2. Tata cara sedekah bumi

Biasanya seluruh masyarakat sekitar yang merayakannya tradisi sedekah bumi membuat tumpeng dan berkumpul menjadi satu di tempat sesepuh kampung, di bakai desa atau tempat-tempat yang telah disepakati oleh seluruh masyarakat setempat untuk menggelar acara ritual sedekah bumi tersebut. Setelah itu, kemudian masyarakat membawa tumpeng tersebut ke balai desa atau tempat setempat untuk di do’akan oleh tetua adat. usai di do’akan oleh sesepuh atau tetua adat, kemudian kembali diserahkan kepada masyarakat setempat yang membuatnya sendiri. Nasi tumpeng yang sudah di do’akan oleh sesepuh kampung atau tetua adat setempat kemudian di makan secara ramai-ramai oleh masyarakat yang merayakan acara sedekah bumi itu. Namun, ada juga sebagian masyarakat yang membawa nasi tumpeng tersebut yang membawanya pulang untuk dimakan beserta sanak keluarganya di rumah masing-masing. Pembuatan nasi tumpeng ini merupakan salah satu syarat yang harus dilaksanakan pada saat upacara tradisi tradisional itu. Menurut adat istiadat dalam tradisi budaya ini, di antara makanan yang menjadi makanan pokok yang harus ada dalam tradisi ritual sedekah bumi adalah nasi tumpeng dan ayam panggang. Sedangkan yang lainnya seperti minuman, buah-buahan dan lauk-pauk hanya bersifat tambahan saja, tidak menjadi perioritas yang utama. Dan pada acara akhir, nantinya para petani biasanya menyisakan nasi, kepala dan ceker ayam, ketiganya dibungkus dan diletakkan di sudut-sudut petak sawahnya masing-masing. Dalam puncaknya acara ritual sedekah bumi di akhiri dengan melantunkan do’a bersama-sama oleh masyarakat setempat dengan dipimpin oleh tetua adat. Do’a dalam sedekah bumi tersebut umumnya dipimpin oleh tetua adat atau sesepuh kampung yang sudah sering dan terbiasa mamimpin jalannya ritual tersebut. Ada yang sangat menarik dalam lantunan do’a yang ada dilanjutkan dalam ritual tersebut. Yang menarik dalam lantunan doa tersebut adalah kolaborasi antara lantunan kalimat-kalimat Jawa (Jawa Dermayu) dan yang dipadukan dengan khazanah-khazanah doa yang bernuansa Islami.

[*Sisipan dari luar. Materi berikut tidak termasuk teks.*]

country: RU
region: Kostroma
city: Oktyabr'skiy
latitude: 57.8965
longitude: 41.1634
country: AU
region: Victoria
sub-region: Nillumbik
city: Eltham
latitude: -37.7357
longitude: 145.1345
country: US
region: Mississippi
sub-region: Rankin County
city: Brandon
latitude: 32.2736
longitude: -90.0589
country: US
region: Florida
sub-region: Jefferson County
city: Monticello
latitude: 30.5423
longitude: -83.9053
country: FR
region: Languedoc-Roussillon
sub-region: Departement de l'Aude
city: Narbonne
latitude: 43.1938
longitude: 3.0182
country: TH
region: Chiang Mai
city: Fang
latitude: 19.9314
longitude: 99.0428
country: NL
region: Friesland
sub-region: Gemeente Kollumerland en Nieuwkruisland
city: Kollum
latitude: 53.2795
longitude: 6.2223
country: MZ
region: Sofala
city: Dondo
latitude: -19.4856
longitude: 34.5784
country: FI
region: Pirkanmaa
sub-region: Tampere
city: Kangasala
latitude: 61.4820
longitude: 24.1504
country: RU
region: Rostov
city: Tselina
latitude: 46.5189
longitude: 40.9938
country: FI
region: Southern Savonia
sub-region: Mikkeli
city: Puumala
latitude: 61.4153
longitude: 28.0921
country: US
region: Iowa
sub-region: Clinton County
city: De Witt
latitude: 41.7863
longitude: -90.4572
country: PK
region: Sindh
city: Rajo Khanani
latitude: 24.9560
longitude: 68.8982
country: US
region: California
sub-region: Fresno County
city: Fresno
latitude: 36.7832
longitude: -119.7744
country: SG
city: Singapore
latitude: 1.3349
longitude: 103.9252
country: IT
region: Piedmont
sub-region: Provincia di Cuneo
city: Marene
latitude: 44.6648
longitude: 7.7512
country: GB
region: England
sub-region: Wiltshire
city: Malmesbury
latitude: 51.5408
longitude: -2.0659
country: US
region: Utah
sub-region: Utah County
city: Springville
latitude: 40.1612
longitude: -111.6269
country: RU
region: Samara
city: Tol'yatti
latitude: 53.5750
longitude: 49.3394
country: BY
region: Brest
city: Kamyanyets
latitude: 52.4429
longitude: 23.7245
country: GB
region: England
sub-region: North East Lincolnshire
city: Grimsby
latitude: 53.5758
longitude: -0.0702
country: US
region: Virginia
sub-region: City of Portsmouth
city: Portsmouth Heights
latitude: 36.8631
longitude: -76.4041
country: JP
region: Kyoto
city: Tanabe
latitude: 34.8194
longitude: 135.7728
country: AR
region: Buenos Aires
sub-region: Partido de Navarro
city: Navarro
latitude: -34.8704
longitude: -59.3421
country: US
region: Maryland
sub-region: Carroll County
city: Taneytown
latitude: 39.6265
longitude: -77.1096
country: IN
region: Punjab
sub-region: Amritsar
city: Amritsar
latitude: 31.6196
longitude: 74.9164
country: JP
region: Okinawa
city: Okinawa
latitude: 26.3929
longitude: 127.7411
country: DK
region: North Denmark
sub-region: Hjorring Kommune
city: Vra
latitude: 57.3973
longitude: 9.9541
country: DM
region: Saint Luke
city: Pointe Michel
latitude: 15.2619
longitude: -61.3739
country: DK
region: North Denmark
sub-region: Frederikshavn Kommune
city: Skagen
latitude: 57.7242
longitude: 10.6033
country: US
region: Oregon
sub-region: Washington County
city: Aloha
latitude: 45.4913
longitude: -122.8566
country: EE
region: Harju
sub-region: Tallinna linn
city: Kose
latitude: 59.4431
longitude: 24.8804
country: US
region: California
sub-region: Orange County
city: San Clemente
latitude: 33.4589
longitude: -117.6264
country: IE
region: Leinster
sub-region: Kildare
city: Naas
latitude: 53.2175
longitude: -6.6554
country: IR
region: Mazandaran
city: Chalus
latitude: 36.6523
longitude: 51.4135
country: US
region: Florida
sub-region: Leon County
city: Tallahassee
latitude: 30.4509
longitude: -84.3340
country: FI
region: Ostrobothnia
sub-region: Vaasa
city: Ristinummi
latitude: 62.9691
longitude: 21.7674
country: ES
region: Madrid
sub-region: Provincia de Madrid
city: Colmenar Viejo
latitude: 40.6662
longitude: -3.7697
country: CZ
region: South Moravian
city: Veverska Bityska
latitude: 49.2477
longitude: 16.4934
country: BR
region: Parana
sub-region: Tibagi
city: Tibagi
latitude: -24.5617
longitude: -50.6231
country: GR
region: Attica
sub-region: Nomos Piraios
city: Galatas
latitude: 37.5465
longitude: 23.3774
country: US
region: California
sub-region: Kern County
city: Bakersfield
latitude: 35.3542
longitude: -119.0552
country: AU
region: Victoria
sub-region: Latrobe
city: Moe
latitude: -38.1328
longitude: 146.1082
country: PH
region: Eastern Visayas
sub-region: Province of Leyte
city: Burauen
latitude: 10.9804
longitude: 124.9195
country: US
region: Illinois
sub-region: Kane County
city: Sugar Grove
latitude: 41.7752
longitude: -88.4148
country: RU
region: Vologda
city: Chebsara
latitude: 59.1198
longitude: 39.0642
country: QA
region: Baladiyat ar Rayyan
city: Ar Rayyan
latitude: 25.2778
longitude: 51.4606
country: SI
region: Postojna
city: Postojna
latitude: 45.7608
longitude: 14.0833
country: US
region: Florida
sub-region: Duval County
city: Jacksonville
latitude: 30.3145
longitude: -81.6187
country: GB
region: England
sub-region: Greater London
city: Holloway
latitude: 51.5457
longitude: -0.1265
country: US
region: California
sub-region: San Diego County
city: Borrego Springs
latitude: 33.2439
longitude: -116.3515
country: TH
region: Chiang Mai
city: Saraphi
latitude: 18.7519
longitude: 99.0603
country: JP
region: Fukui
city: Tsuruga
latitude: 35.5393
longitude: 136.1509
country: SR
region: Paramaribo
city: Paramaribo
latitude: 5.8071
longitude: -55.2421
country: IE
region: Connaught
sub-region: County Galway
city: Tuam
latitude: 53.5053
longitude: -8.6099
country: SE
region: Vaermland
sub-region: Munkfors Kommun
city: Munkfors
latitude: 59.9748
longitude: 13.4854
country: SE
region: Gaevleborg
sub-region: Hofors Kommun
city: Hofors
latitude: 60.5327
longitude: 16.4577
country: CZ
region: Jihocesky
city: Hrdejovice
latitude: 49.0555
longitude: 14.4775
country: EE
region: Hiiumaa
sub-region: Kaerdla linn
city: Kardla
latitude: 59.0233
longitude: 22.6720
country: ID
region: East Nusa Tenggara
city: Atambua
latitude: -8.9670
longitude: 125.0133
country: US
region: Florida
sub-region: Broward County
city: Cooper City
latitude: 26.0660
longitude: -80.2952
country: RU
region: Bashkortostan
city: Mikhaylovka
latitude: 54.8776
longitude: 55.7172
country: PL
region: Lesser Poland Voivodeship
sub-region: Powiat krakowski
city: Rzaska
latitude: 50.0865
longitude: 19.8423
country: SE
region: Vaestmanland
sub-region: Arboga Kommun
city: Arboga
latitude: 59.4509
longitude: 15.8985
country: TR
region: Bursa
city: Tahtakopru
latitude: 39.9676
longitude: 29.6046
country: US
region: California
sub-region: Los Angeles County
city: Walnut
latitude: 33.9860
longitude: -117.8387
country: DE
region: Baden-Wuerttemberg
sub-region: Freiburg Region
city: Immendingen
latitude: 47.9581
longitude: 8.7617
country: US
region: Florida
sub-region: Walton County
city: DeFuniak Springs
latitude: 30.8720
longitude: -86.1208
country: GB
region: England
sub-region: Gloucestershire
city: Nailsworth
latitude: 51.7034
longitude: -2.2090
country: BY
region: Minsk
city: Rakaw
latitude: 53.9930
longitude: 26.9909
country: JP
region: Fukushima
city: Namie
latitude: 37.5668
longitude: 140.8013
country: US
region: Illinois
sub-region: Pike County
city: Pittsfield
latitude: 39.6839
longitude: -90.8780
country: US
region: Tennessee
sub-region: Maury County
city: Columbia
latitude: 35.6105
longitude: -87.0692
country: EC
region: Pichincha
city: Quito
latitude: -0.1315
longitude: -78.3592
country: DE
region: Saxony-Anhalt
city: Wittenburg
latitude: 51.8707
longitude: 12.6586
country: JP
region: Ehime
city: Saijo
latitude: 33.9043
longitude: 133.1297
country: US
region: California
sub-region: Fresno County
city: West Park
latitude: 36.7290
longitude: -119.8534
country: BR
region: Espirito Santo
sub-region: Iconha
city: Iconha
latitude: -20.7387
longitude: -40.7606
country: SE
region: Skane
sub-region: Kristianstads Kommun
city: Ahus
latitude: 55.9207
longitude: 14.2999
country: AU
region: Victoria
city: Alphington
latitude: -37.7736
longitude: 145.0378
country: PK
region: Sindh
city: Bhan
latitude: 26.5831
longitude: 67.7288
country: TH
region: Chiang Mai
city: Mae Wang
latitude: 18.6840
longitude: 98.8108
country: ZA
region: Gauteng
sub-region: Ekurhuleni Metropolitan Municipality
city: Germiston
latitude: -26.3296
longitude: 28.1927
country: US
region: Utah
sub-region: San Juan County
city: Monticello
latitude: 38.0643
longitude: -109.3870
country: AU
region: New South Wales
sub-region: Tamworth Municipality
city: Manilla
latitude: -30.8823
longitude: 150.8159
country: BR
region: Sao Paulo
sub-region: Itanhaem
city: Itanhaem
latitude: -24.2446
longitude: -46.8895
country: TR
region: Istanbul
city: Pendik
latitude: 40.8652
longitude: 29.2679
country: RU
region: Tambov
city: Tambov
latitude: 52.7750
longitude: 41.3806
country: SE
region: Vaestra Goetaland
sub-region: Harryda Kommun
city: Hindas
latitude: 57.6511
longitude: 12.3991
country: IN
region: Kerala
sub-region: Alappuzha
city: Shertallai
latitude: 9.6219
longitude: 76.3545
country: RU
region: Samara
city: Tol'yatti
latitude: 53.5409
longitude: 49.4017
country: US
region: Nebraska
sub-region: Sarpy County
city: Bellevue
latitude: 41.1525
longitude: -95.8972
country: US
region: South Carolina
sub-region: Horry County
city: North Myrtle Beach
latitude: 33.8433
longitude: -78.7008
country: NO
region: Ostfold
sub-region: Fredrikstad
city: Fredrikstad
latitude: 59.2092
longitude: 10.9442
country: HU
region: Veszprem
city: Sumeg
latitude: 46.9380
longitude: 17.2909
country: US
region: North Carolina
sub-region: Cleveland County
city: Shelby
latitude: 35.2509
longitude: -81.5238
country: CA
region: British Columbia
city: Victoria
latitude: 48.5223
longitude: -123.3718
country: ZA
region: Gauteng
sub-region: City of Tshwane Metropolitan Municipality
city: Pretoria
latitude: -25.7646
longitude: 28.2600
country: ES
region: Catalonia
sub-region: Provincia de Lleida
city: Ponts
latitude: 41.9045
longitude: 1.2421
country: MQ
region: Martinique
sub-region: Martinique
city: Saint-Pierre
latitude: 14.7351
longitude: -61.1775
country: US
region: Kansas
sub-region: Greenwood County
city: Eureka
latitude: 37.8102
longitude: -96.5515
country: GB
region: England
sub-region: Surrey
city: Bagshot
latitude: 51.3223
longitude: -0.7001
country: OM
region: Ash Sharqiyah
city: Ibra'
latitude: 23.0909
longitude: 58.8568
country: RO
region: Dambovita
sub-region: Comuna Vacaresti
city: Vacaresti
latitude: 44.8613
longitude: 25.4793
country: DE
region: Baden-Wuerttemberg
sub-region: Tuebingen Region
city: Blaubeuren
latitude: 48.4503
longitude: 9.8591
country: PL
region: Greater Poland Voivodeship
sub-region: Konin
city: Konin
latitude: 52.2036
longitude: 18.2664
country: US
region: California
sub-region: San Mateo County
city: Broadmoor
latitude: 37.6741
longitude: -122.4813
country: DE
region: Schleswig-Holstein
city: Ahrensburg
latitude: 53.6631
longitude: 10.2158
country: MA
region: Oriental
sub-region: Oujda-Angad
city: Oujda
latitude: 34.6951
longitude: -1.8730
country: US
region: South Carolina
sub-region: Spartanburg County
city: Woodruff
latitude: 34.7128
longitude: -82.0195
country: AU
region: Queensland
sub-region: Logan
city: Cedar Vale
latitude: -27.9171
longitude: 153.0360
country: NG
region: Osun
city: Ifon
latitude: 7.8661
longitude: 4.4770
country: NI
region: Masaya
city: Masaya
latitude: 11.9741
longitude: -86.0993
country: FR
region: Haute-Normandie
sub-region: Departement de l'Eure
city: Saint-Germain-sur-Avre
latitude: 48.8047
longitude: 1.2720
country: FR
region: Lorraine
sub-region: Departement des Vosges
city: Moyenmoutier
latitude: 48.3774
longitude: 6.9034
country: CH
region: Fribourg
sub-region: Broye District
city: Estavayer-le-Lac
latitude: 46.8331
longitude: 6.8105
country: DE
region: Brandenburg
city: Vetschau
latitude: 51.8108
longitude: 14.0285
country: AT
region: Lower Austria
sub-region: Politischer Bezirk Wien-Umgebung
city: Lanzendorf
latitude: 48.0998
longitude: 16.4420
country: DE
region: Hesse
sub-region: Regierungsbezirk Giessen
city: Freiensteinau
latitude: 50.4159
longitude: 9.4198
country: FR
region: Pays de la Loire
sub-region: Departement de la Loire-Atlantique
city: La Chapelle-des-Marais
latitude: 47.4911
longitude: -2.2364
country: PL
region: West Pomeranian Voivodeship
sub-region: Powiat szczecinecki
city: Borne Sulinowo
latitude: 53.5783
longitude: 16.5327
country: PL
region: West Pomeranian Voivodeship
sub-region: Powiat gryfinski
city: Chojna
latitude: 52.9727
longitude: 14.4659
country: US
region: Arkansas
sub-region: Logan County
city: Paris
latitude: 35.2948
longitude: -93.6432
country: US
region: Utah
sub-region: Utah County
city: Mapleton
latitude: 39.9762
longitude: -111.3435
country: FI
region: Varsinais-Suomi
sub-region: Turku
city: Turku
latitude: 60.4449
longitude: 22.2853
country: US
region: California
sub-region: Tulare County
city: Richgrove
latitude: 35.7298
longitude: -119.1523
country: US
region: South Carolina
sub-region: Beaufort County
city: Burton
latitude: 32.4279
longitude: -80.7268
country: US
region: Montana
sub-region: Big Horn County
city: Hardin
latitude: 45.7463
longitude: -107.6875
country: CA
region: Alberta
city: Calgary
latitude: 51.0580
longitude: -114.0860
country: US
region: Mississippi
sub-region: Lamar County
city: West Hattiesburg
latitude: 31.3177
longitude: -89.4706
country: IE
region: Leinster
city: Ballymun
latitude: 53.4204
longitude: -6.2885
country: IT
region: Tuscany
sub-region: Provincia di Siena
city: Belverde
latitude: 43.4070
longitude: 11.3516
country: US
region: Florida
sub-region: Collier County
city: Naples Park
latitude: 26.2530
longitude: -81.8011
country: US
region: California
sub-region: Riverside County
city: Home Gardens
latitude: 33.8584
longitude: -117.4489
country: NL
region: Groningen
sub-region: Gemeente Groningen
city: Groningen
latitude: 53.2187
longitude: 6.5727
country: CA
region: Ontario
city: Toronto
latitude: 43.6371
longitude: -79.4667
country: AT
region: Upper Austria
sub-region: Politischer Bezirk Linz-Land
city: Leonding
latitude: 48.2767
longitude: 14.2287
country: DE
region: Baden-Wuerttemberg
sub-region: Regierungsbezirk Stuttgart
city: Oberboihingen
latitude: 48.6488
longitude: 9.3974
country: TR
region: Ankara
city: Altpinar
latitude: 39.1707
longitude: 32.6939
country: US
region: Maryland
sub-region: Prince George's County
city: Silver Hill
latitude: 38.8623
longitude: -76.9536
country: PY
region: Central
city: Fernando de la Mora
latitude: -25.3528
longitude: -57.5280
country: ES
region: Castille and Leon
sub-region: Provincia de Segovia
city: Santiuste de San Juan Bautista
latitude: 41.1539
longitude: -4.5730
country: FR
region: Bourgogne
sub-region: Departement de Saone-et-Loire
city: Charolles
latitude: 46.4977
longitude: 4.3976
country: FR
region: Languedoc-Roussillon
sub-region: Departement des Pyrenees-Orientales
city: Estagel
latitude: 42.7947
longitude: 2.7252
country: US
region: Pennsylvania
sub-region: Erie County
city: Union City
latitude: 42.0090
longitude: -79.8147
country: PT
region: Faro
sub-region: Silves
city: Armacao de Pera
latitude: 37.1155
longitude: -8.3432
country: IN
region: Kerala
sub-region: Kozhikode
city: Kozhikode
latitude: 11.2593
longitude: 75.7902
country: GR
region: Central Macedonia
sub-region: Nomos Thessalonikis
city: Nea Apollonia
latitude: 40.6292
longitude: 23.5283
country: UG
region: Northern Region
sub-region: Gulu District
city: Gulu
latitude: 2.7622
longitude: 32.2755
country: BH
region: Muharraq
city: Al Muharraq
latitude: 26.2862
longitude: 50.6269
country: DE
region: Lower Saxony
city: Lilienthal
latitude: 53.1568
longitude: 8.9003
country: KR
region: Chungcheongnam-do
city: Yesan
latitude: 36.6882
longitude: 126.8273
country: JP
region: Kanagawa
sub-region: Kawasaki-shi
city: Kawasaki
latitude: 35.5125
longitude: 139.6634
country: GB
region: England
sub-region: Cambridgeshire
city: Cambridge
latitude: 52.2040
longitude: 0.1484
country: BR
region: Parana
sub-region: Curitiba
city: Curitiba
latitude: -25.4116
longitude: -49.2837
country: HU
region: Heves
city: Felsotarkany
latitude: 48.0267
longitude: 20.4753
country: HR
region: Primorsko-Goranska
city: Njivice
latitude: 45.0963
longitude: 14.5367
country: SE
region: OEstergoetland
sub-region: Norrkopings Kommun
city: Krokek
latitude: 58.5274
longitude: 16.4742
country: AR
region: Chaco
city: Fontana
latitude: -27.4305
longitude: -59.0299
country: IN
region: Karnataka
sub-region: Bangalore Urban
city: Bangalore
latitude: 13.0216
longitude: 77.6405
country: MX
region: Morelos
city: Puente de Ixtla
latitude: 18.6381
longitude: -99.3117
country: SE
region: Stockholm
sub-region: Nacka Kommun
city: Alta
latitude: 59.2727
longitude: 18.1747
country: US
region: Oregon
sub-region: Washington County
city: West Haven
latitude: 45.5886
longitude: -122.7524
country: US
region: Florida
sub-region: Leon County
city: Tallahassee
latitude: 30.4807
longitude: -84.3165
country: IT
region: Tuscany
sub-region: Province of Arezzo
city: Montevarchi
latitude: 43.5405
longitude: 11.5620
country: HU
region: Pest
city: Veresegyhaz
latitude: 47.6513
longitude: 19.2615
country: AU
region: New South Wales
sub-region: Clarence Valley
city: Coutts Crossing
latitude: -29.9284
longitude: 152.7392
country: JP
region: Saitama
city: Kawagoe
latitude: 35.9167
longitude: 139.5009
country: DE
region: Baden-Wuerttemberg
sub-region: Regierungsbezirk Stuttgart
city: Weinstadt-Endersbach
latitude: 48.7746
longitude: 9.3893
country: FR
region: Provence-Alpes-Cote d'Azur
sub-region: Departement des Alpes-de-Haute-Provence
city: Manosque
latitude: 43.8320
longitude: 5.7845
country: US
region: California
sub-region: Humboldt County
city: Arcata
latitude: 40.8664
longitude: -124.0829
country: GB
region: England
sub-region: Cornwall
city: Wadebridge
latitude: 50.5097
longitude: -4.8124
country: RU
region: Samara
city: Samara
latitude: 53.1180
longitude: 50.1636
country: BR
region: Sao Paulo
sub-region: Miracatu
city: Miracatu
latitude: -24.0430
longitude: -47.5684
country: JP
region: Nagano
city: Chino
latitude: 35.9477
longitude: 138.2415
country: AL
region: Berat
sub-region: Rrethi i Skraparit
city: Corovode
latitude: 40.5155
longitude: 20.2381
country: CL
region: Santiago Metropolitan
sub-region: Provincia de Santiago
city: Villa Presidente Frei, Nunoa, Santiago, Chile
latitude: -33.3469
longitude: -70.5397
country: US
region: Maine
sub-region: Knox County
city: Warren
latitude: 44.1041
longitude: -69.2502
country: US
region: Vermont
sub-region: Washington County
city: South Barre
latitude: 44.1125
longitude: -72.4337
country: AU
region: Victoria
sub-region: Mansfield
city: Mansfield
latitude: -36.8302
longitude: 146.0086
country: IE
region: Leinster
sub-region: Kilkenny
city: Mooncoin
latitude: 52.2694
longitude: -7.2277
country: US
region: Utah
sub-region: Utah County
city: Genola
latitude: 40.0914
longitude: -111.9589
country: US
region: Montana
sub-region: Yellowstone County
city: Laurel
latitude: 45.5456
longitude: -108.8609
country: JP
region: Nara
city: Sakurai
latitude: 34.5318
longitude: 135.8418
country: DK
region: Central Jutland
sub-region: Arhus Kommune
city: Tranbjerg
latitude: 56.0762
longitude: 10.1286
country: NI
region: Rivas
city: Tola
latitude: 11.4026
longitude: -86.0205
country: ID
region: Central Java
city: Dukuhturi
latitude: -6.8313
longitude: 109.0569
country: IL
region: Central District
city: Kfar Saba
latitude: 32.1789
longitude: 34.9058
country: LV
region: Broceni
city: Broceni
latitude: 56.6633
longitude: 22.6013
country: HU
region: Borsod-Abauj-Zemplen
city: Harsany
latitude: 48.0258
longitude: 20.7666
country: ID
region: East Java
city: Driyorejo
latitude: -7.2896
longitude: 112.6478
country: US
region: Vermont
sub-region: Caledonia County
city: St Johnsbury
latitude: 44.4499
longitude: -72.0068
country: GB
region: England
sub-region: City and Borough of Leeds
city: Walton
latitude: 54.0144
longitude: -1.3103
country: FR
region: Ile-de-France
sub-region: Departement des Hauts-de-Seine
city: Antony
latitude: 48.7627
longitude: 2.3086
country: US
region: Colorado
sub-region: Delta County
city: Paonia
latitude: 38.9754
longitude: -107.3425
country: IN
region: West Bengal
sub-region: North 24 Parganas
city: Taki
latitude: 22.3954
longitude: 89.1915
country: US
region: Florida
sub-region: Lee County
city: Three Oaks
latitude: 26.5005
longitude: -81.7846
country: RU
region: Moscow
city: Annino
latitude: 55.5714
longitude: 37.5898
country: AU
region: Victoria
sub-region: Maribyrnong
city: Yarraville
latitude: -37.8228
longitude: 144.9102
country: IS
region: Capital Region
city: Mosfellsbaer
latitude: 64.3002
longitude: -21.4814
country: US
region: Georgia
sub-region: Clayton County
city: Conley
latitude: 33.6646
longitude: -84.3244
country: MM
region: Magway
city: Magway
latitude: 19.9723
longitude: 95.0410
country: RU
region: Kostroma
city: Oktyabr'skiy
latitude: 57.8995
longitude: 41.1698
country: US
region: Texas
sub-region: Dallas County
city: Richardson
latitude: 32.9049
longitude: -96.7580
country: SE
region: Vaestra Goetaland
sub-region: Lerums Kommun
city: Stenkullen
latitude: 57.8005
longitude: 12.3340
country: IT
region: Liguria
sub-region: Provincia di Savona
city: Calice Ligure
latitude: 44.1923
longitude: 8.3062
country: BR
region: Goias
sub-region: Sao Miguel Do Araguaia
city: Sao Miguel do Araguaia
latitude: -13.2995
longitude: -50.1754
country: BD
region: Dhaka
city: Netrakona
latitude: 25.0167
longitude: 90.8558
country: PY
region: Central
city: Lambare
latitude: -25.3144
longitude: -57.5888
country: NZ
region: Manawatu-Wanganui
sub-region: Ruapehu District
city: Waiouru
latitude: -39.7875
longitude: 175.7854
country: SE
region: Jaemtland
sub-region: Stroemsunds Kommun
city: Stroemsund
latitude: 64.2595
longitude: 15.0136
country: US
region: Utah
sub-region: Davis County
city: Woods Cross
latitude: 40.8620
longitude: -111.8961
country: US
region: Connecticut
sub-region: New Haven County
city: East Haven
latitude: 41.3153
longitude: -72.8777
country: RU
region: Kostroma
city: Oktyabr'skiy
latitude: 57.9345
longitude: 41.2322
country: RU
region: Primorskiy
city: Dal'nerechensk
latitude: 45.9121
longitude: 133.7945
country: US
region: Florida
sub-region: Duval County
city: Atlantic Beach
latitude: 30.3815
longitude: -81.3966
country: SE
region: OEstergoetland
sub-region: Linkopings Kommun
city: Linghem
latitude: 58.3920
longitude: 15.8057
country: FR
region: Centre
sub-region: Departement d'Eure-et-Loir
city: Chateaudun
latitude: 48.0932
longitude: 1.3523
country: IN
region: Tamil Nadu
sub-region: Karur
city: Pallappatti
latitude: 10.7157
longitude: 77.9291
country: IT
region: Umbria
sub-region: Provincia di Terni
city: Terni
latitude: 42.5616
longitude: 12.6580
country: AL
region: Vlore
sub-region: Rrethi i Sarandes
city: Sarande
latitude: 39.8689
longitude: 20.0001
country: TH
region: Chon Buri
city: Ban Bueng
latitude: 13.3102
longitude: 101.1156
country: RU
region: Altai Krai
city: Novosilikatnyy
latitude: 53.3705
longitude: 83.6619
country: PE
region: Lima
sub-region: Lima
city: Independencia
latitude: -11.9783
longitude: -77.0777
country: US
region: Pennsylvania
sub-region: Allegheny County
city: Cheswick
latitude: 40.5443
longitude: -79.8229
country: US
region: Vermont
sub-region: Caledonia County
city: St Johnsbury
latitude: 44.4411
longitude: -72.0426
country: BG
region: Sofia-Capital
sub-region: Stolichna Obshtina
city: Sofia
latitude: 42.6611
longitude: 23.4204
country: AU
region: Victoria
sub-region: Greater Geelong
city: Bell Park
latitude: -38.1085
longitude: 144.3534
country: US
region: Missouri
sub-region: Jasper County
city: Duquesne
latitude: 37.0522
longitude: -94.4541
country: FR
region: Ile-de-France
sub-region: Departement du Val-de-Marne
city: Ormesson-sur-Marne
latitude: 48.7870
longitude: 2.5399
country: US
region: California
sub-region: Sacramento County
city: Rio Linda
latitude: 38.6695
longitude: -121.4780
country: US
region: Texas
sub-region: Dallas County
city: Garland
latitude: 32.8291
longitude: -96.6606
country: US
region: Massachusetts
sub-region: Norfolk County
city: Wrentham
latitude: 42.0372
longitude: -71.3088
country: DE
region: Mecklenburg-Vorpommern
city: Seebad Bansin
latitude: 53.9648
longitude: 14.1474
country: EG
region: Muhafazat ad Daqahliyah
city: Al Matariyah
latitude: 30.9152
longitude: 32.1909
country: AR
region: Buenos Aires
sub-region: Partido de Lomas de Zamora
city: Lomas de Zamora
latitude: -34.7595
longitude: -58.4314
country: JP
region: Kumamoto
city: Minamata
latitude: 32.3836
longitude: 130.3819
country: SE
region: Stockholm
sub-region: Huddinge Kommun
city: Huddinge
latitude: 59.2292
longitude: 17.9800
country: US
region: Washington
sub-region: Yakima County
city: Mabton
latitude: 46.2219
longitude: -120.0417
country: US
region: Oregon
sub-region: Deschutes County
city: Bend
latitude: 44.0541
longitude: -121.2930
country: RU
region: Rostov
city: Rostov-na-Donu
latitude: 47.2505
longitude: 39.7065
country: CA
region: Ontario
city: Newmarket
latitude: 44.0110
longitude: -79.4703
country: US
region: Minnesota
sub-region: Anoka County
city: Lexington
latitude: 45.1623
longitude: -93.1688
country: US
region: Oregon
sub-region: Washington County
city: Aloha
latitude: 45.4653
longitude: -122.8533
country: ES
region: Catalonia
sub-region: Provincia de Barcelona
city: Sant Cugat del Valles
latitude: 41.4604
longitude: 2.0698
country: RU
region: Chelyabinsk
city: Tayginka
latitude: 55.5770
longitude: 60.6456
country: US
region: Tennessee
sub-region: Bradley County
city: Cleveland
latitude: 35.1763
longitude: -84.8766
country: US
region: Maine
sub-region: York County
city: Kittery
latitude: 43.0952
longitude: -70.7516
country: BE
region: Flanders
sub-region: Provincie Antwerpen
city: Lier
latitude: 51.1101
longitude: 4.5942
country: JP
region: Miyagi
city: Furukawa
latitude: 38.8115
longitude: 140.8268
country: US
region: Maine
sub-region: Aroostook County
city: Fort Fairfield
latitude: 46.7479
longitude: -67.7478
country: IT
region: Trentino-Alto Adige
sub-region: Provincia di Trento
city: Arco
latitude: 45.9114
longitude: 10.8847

3. Jenis-jenis sedekah bumi.

~Manganan kuburan : Upacara memperingati kematian atau sekarang lebih dikenal dengan nama khaul.
~Nyadran : upacara di sumur-sumur keramat, sumur-sumur tua ini banyak terdapat di daerah pedalaman.
~ Upacara petik laut atau babakan : Upacara untuk menandai datangnya masa panen bagi para nelayan, biasanya dengan melarung sesaji ke laut.


4. Daerah-daerah yang sering mengadakan sedekah bumi

~Jawa, terutama daerah pesisir utara dan daerah pegunungan.
~Sebagian besar Pulau Bali, karena rakyat Bali mayoritas beragama Hindu yang sangat kental dengan budaya sedekah bumi.
~Daerah nusa tenggara.
~Dan beberapa daerah lainnya yang dulunya pernah mendapat pengaruh Hindu-Budha.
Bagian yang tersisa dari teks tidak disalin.